* _Vorliegender Text_
━━━━━━━━━━━━━━━━━━━━

Seit 2005 werden in Velbert Fehlgeburten oder totgeborene Kinder gemeinschaftlich beigesetzt. Jetzt fanden 18 „Sternenkinder“ ihre letzte Ruhe.

Der kleine weiße Sarg ist im Freien aufgebahrt worden.
Der kleine weiße Sarg ist im Freien aufgebahrt worden. © Daniele Funke

Es ist ein trister, ein grauer Vormittag, der Himmel wolkenverhangen, der starke Wind weht unzählige Blätter über den katholischen Friedhof an der Talstraße. Die vielen Menschen, die sich an diesem Morgen dort auf einer kleinen Rasenfläche versammeln, tragen Kapuzen, warme Kleidung, Mundschutz, jeweils zu zweit stehen sie beieinander. Paare.

━━━━━━━━━━━━━━━━━━━━

* _Vorliegende Einträge_
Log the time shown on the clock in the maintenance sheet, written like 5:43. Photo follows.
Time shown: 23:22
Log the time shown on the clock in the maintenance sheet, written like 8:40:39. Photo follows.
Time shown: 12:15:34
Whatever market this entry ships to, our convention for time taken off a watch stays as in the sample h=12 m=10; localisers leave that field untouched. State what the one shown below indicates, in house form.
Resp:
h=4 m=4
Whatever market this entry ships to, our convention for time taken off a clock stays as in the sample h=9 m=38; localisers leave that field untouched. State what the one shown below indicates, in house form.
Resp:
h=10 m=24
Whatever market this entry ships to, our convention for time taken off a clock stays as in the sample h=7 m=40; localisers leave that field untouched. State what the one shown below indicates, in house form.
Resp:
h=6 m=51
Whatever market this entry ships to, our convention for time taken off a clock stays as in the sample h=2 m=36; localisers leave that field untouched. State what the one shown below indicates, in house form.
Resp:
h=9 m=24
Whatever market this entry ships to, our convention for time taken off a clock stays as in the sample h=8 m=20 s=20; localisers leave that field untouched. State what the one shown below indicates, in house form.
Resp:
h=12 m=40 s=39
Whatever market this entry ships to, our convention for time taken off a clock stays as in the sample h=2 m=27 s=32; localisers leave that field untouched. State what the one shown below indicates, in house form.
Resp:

━━━━━━━━━━━━━━━━━━━━

* _Aufgabenstellung_
Schreibe den Bericht über die Beisetzung der Sternenkinder in Velbert im Anschluss an seinen letzten Satz weiter. Die Einträge spielen hierfür keine Rolle.

* _Schriftliche Antwort_
Kind nie kennengelernt

Sie halten sich an den Händen oder eng umschlungen. Manche weinen. Andere starren vor sich hin, wieder andere halten Blumen in den Händen. Sie alle trauern um den Verlust ihrer Kinder, dass sie nie wirklich kennenlernen durften. Kinder, die im Mutterleib verstorben sind. Eine Grabstelle ist ausgehoben, unter einem weißen Faltzelt steht aufgebahrt ein kleiner weißer Sarg, verziert mit Seidentüchern und weißen Rosen.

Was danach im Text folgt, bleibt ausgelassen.